Kermit Gosnell littered his Philadelphia abortion clinic with
cast-offs, employees barely living above the flatline, to coin a
phrase. For instance, Lynda Williams was bipolar, a drug addict, and
had only an eighth grade education, but she became Gosnell's
“anesthesiologist.” Assistant district attorney Joanne Pescatore
said Williams “was in charge of mixing the concoctions and giving
the anesthesia to patients while the doctor wasn't there.” In
reality, she rarely used Gosnell's cheat sheet that told her which
drugs to use, but administered what she thought was necessary. None
of his other employees were qualified for the positions they held.
This
proved fatal to Mongar, an immigrant from Bhutan. Williams
administered numerous doses of Demerol, anesthetics, and other drugs
in an attempt to sedate the frail patient.
In
addition to the Women's Medical Society abortion clinic, Gosnell ran
a pill mill, selling prescription drugs to dealers. (This, in fact,
was the reason for the initial criminal investigation of his clinic.)

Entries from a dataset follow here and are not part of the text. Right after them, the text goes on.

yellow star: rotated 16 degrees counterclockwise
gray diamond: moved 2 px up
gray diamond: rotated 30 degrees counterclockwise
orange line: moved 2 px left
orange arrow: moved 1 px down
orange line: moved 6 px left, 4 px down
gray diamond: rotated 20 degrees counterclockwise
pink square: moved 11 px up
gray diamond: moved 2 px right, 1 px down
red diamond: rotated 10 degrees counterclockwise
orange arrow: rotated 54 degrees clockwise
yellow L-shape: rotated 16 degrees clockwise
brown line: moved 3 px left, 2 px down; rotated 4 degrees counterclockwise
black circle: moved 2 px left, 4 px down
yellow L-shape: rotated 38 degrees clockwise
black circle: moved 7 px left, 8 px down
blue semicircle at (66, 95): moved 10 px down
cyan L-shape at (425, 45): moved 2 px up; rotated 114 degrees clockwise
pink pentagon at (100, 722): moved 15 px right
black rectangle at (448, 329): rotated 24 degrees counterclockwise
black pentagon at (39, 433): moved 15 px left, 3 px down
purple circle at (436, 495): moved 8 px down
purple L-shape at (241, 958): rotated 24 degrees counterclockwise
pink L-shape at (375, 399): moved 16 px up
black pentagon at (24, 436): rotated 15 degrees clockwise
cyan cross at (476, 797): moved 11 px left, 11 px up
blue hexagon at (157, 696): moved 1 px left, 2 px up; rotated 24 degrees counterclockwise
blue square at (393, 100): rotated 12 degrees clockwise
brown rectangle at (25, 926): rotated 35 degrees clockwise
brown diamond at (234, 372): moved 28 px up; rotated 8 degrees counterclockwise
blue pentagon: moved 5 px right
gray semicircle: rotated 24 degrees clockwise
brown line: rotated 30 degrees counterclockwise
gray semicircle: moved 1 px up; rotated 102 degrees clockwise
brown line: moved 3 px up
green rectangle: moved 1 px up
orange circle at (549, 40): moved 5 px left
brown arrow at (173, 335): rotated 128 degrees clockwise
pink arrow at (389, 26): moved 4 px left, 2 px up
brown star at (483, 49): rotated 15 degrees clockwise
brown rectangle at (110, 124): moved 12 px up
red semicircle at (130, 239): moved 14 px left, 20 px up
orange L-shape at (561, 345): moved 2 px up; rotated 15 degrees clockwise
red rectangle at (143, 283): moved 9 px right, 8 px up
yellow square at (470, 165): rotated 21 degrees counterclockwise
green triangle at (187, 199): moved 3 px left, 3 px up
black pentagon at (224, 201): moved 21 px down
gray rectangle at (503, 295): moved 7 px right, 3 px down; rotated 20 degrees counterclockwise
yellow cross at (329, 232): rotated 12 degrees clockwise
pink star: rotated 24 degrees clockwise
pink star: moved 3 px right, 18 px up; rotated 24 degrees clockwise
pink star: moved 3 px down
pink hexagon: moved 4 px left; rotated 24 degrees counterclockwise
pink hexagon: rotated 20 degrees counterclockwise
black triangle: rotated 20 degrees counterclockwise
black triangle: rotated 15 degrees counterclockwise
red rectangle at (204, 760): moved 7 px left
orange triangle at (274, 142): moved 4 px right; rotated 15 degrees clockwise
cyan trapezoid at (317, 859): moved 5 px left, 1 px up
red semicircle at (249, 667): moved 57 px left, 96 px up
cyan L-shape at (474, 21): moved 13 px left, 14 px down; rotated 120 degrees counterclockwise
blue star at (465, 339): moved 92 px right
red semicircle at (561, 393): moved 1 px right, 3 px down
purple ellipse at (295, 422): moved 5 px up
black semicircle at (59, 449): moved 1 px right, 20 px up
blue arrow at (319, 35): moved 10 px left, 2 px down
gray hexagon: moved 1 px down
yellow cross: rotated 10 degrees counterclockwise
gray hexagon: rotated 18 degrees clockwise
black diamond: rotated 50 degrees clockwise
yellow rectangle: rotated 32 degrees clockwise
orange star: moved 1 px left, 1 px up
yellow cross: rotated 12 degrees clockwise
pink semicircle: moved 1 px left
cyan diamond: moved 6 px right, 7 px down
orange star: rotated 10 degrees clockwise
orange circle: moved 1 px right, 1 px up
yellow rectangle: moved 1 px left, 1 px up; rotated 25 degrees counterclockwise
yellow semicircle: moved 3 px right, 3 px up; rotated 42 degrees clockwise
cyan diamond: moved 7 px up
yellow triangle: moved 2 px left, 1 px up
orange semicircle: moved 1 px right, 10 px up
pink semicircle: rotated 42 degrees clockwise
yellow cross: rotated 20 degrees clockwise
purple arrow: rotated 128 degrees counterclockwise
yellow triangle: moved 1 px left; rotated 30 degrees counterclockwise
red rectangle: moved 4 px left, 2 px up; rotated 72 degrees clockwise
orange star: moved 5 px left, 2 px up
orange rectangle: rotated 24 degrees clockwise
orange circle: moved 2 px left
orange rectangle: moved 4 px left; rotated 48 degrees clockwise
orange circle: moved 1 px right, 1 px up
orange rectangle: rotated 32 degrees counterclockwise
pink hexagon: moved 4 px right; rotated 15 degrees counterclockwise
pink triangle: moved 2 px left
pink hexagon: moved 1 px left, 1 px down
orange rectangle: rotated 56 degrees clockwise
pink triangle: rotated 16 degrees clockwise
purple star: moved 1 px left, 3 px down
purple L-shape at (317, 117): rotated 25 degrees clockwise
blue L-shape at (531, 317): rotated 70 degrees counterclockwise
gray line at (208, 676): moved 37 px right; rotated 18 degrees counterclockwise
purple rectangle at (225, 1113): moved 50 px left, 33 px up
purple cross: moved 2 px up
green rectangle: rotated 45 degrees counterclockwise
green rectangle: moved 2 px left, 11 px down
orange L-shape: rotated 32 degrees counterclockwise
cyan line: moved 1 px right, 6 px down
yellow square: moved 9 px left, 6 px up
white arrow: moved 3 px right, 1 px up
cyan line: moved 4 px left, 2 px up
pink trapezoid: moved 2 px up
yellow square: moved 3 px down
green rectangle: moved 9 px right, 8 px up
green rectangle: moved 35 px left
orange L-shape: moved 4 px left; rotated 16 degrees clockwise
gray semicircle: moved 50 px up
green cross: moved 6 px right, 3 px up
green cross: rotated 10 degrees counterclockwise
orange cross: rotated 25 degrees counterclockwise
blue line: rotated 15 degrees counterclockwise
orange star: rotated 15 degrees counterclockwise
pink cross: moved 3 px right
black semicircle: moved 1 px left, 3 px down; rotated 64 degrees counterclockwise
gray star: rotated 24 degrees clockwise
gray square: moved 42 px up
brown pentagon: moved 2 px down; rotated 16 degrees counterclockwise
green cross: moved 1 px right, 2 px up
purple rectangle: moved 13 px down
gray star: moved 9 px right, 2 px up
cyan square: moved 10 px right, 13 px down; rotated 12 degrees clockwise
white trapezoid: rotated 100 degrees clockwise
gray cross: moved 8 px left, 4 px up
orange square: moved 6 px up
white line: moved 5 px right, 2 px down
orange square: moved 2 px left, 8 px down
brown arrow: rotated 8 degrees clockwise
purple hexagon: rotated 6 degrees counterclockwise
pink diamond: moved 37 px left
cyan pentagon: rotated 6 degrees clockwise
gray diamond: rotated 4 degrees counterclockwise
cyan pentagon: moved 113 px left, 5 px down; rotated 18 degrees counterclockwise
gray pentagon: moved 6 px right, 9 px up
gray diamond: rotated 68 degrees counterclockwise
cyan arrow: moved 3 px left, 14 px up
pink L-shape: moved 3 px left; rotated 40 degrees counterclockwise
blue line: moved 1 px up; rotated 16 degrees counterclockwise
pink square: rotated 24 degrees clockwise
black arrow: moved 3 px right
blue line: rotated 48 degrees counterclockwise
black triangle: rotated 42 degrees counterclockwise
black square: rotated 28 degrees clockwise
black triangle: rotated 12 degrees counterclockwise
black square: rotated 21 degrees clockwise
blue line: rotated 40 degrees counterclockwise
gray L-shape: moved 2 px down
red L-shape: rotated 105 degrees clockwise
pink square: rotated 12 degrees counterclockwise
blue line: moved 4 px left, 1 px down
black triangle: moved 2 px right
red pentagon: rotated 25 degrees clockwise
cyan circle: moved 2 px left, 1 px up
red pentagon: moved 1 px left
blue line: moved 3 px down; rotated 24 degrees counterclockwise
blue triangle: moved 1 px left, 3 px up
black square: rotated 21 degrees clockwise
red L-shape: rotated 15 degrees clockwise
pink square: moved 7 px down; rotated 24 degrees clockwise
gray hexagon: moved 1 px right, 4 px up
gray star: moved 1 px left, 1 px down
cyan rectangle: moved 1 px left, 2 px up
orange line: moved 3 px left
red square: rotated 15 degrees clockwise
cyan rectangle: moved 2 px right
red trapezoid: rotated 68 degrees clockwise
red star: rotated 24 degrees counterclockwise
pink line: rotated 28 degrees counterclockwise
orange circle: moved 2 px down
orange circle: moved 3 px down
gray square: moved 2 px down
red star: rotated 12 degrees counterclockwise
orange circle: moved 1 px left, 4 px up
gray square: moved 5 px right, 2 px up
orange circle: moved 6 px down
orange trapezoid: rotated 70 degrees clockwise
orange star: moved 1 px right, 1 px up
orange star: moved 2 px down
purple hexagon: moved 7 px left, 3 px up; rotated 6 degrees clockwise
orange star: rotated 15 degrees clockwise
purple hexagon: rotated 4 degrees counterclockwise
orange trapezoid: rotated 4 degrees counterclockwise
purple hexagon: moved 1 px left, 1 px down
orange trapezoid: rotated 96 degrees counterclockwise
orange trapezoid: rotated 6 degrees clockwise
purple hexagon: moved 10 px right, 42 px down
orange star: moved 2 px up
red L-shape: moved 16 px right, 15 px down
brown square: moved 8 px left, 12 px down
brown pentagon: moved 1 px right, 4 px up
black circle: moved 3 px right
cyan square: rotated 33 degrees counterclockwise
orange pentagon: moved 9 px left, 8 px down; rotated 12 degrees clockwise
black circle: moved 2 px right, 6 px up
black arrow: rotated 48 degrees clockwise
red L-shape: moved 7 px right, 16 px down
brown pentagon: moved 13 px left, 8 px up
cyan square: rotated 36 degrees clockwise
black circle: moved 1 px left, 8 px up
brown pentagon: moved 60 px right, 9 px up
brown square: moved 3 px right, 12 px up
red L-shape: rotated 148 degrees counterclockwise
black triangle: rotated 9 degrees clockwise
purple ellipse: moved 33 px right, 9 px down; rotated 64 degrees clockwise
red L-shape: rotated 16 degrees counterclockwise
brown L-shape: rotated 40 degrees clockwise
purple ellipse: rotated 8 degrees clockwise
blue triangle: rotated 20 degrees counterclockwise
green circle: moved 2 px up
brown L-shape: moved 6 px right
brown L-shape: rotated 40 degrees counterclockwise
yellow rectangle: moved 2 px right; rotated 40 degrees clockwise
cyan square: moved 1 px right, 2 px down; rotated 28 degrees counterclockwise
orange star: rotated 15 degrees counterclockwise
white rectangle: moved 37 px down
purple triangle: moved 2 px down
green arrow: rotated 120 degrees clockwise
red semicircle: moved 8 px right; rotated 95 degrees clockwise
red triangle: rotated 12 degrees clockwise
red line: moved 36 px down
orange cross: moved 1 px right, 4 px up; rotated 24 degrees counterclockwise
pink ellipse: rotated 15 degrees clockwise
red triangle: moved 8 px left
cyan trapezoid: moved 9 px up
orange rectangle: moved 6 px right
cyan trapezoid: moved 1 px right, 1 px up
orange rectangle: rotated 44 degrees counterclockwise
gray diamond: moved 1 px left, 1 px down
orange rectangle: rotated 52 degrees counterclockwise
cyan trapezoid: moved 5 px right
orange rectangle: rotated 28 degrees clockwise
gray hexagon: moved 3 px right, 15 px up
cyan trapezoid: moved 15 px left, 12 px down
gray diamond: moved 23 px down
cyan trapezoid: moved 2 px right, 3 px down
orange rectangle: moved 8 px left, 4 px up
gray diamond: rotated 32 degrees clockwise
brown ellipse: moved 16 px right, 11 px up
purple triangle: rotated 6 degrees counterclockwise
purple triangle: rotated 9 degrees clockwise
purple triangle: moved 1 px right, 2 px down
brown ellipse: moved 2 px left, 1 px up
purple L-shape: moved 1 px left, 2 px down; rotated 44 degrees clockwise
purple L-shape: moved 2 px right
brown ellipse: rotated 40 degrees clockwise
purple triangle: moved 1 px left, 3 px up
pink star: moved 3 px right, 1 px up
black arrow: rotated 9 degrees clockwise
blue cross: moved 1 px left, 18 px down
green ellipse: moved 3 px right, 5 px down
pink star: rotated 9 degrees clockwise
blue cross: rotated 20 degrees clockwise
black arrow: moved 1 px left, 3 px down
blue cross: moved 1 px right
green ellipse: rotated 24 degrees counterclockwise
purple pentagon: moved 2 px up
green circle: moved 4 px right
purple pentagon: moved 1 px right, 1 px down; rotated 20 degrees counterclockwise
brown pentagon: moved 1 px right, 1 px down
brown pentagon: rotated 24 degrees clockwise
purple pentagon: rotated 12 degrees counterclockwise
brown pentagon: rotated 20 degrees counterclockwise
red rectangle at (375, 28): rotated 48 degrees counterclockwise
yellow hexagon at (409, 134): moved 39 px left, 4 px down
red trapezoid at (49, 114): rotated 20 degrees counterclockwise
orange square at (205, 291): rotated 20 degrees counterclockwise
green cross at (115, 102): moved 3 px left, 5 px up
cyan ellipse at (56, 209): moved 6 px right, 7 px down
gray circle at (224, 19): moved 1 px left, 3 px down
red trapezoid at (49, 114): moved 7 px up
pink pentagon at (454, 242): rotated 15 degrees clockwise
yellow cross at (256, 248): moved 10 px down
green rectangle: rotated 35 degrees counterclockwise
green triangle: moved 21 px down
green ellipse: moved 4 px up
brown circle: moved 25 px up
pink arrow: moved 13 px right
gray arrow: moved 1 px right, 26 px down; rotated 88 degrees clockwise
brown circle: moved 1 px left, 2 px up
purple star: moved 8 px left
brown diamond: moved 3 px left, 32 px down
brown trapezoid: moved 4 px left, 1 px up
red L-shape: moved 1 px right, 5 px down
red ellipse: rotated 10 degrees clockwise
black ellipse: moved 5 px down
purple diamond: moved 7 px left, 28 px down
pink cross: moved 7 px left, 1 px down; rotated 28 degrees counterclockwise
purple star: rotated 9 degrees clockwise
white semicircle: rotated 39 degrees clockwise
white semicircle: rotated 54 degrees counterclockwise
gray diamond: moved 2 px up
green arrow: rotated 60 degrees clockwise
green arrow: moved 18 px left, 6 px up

He and his staff illegally sold Xanax, OxyContin, promethazine, and
Percolet to drug dealers.
When
cops busted Gosnell for drug crimes, they learned that he had been
killing live babies for thirty years. Because the statute of
limitations for infanticide is only two years in Pennsylvania, and
because he destroyed much of the evidence, Gosnell was charged with
only seven murders.
As
the case unfolded, Big Media attempted to ignore it. Several
reporters later admitted that the crimes did not fit their
“narrative.” Finally, a storm of emails, blogs from the
right-wing press, and the writings of a few respected columnists
persuaded the Washington
Post,
New
York Times,
CNN, and others to give in and cover the case.
After
his conviction, Gosnell was sentenced to life plus 30 years in
prison. Eight members of his staff received lesser sentences,
including his wife, Pearl, who sometimes helped at the clinic.
Despite
the sensationalistic title of the book, this is not a hastily-written
pot-boiler. The authors studied thousands of pages of court
documents, including the damning grand jury report. They interviewed
cops, attorneys, prosecutors, some of Gosnell's employees, and even
Gosnell himself. The doctor has shown no hint of remorse, and
insists that history will vindicate him.
Whether
you're pro-abortion or anti-abortion, I highly recommend this book.